After conducting an inquiry into Senator Back’s proposed Criminal Code Amendment (Animal Protection) Bill 2015, the Senate Rural and Regional Affairs and Transport Legislation Committee handed down two recommendations last Friday.
The first recommendation was that the requirement in Senator Back’s bill for people to report evidence of cruelty within one business day to the relevant authority be changed to require evidence to be reported “as soon as practicable”.
The second recommendation was that, subject to the first recommendation being accepted, the bill be passed.
The six member committee which handed down the final report and recommendations comprises three Government Senators (two Liberal Party Senators and one National), two ALP senators and one Australian Greens Senator.
The Australian Greens submitted a dissenting report calling on Members of Parliament to oppose the bill.
In his concluding comments committee chair and Liberal Senator for New South Wales Bill Heffernan said the committee acknowledged that a significant number of the submissions to the inquiry questioned both the intention and the likely operation of the bill in regard to animal cruelty.
This included arguments that the proposed legislation would unfairly target those who seek to uncover animal cruelty, such as whistleblowers (including abattoir, farm and factory workers), undercover investigators and investigative journalists.
“Whilst the committee acknowledges these views, it also notes that the bill does not remove or limit the ability for people to report animal cruelty, nor does it preclude any individual from lawfully pursuing a specific case of ongoing and/or systematic animal cruelty,” Senator Heffernan wrote.
“The committee does note, however, the argument raised by some submitters about the prescriptive nature of the timeframe for reporting.
“The committee acknowledges that, particularly in the case of remote locations, reporting within one business day may not be practical or possible. The committee therefore suggests that the time frame for reporting be less prescriptive.”
In the Australian Greens’ dissenting report, Greens Senator Lee Rhiannon said the amendments proposed by Senator Back sought to “deter and punish” people who tried to expose visual evidence of animal cruelty in commercial animal industries.

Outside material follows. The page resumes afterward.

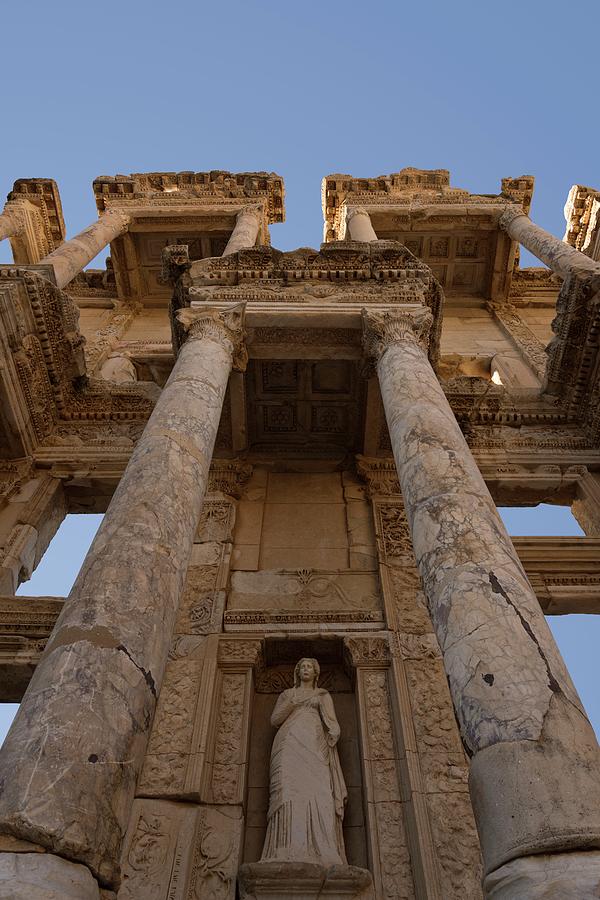
I want to click on left column, so click(87, 241), click(87, 670), click(362, 220).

“It would do this by effectively criminalising investigators while turning a blind eye to the perpetrators of that cruelty,” Senator Rhiannon wrote.
“Indeed, the bill would result in greater penalties being imposed on those who make visual records of animal cruelty, than those who would commit the cruelty which remains an illegal act.”
Senator Rhiannon said the overwhelming majority of the1600 plus written and proforma submissions received by the inquiry condemned the bill and its intentions. She said support for the bill came only from minorities that with commercial interests that would benefit from less scrutiny of their animal welfare practices.
“Without the voices and actions of Australians from all walks of life and political persuasions; without the journalists, activists and investigators of animal welfare issues; without the hard work of our animal welfare organisations across Australia, animals suffering systemic and casual cruelty would forever remain voiceless and unnoticed behind closed doors.”
The Greens have proposed their own recommendations, primarily that the bill not proceed, and calling for stronger legal protections for people who report animal cruelty.